I greeted this year with my whole chest open.
The Year of the Fire Horse is a rare convergence that arrives only once every sixty years and promises transformation, momentum, and courage. After the cautious, coiled energy of 2025, the Fire Horse was supposed to gallop us into something better. However, we are barely a quarter into the year and I am exhausted.
As an Australian Lebanese woman, I carry two worlds in my body.
Psychologist Dr Reem El Baba who l follow on Instagram shared a post recently that stopped me mid-scroll. “In the Arab world,” she wrote, “we don’t experience war as ‘news.’ We experience it in our bodies — no matter where we are. Our bodies recognise it before our minds do.” I read those words and felt something in me unlock. That is it. That is exactly it.
Because while I sit here in comfort genuinely privileged, with a roof and food and safety, my body has been holding a war. I send whatsapp messages asking family in Lebanon if they are okay, then feel the absurdity of those three words in full force. I constantly scroll social media and watch the news. I think about the little girls seeing their dreams of education, career and freedom disappear before them. I think about pregnant women forced to give birth in tents, on roadsides, in rubble, trying to keep something sacred alive in conditions no human should endure. I cannot stop thinking about them.

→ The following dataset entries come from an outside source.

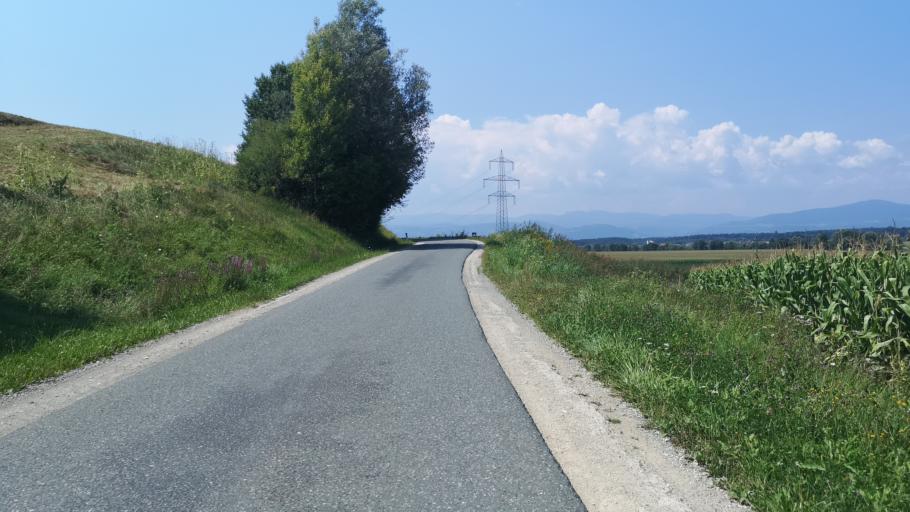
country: AT
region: Styria
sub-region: Politischer Bezirk Deutschlandsberg
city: Wettmannstatten
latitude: 46.8288
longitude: 15.3755
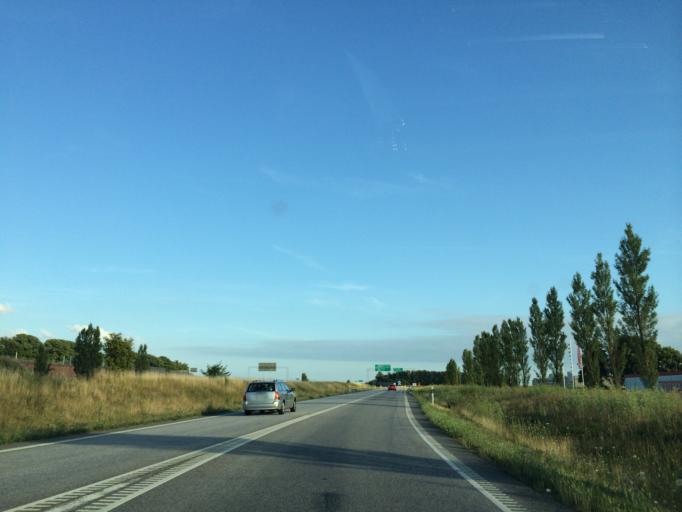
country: SE
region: Skane
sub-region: Malmo
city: Tygelsjo
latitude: 55.5528
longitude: 12.9992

This is what solidarity does to the body. It accumulates. And it is heavy to carry in a world that has never felt less harmonious.
Paradoxically, Australia is right now marking Harmony Week. This year’s theme, Everyone Belongs feels suffocatingly ironic. Institutional racism is not retreating, it is recruiting. Hate directed at people of different cultures, religions, and races has not merely persisted it has been handed a megaphone by politicians and influencers who have built entire platforms on division. Racism, it turns out, is very comfortable in the age of the algorithm.
And then there is what is happening to women. The anti-rights movement is not a fringe concern, it is a river gaining force.
Reproductive rights are being wound back. The manosphere is swallowing impressionable young men whole. Research from Monash University found that Australian teachers have observed a disturbing shift in boys’ behaviour since around 2022: misogyny more explicit, more emboldened, more normalised in our classrooms. In Australia, one woman is killed by an intimate partner every nine days. In 2023, the sexual violence crime rate reached a 31-year high.
We are watching the world shrink for girls and expand its cruelty toward women, and we are being asked to celebrate harmony.
I am not without hope, but I am bone tired. There is a particular exhaustion that belongs to women who hold too much, feel too much, and are asked to absorb too much and still show up every day.
However, history has never been changed by people who were comfortable. The suffragettes were tired. The women of the anti-apartheid movement were tired. The mothers who built organisations against domestic violence were tired, furious, and unwilling to accept that this was simply how things had to be. That is where we are now.
So, we rest. We refuel through community, through the radical act of sitting with other women and saying me too, I feel it too. We tend to our bodies carrying wars they didn’t start. And then we get back up. We write. We march. We vote. We call out hatred. We show up for the young women watching all of this wondering if the world has anything left to offer them. We tell them, yes. We are still here.
Exhaustion, when it is shared, becomes solidarity. And solidarity, when it is sustained, becomes change.
Tired is not finished. And I am not finished yet.